* Task description
Only the pictures should be dropped; copy the rest of the entries exactly.

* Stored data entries
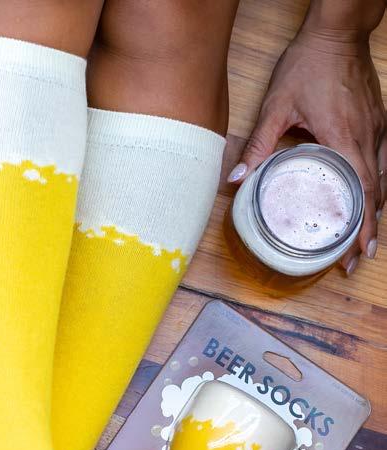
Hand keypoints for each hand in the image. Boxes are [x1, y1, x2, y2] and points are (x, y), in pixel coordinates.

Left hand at [227, 28, 385, 274]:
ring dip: (375, 211)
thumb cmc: (308, 65)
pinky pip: (383, 162)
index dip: (360, 228)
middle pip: (375, 195)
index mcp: (344, 139)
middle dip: (368, 231)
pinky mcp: (378, 121)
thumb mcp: (276, 107)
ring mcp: (377, 129)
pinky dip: (378, 186)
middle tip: (358, 259)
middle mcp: (367, 138)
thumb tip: (236, 179)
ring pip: (383, 180)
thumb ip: (258, 145)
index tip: (357, 254)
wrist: (337, 31)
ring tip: (365, 237)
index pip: (360, 194)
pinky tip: (369, 198)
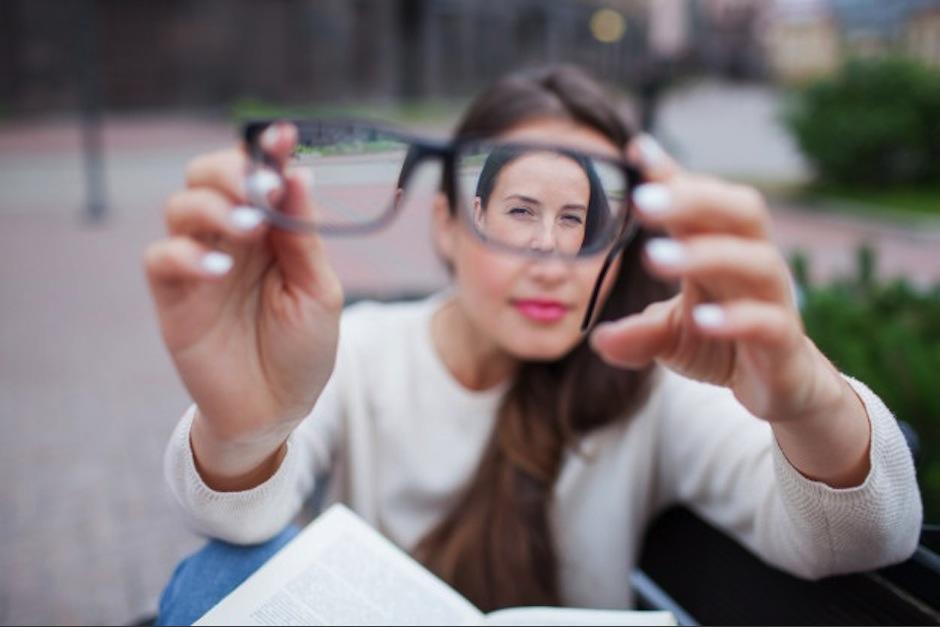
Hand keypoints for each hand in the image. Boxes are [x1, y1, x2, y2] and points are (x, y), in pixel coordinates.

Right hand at [144, 122, 342, 451]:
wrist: (277, 408)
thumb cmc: (302, 348)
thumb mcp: (318, 291)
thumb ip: (304, 237)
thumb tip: (299, 173)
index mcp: (271, 230)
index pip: (259, 175)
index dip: (268, 150)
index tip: (285, 134)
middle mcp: (231, 237)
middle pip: (207, 175)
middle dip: (232, 171)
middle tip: (263, 189)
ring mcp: (199, 262)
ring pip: (181, 206)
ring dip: (214, 207)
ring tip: (250, 229)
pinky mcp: (173, 295)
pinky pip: (162, 257)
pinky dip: (187, 254)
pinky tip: (220, 269)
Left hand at [590, 136, 848, 425]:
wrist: (781, 389)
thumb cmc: (723, 343)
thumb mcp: (670, 335)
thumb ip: (637, 332)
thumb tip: (597, 339)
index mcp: (720, 248)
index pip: (699, 202)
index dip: (671, 175)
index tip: (635, 150)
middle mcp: (751, 262)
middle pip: (738, 211)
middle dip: (692, 199)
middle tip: (642, 201)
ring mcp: (773, 299)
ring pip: (755, 260)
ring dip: (706, 254)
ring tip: (654, 257)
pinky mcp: (784, 341)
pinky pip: (768, 321)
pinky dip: (736, 318)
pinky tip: (702, 318)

* Task answer
Hand keypoints for each hand in the image. Boxes are [x1, y1, x2, y2] and points are (x, y), in pixel coordinates.

Left hand at [227, 28, 385, 274]:
ring dip: (375, 211)
thumb cmc: (308, 65)
pinky pip: (383, 162)
index dip: (360, 228)
middle pip: (375, 195)
index mcp: (344, 139)
middle dip: (368, 231)
pinky mcp: (378, 121)
thumb mcp: (276, 107)
ring mcp: (377, 129)
pinky dip: (378, 186)
middle tip: (358, 259)
middle mcp: (367, 138)
thumb tip: (236, 179)
ring pip: (383, 180)
thumb ip: (258, 145)
index tip: (357, 254)
wrist: (337, 31)
ring tip: (365, 237)
index pip: (360, 194)
pinky tip: (369, 198)
Hand keypoints for each hand in the image. Boxes are [x1, y1, x2, y2] and points are (x, y), in pixel coordinates.

Right hand at [144, 122, 342, 451]:
wrist: (277, 408)
thumb cmc: (302, 348)
thumb mcp: (318, 291)
thumb ip: (304, 237)
thumb tip: (299, 173)
index mcp: (271, 230)
index pip: (259, 175)
index dip: (268, 150)
index tip: (285, 134)
middle mcp: (231, 237)
middle pip: (207, 175)
middle dip: (232, 171)
middle tip: (263, 189)
ring mcp: (199, 262)
ring pip: (181, 206)
ring dip: (214, 207)
ring tip: (250, 229)
pinky mcp: (173, 295)
pinky pip: (162, 257)
pinky dip: (187, 254)
pinky tip: (220, 269)
Left hand at [590, 136, 848, 425]:
wrist: (781, 389)
thumb cmc: (723, 343)
thumb mcp: (670, 335)
thumb ip: (637, 332)
thumb tip: (597, 339)
index mcp: (720, 248)
index pip: (699, 202)
index dip: (671, 175)
index tip: (635, 150)
middle mcp: (751, 262)
middle pip: (738, 211)
middle dip: (692, 199)
middle tip: (642, 201)
ring mcp: (773, 299)
ring pip: (755, 260)
ring dip: (706, 254)
ring tip: (654, 257)
pinky mcp: (784, 341)
pinky pip: (768, 321)
pinky dip: (736, 318)
pinky tip: (702, 318)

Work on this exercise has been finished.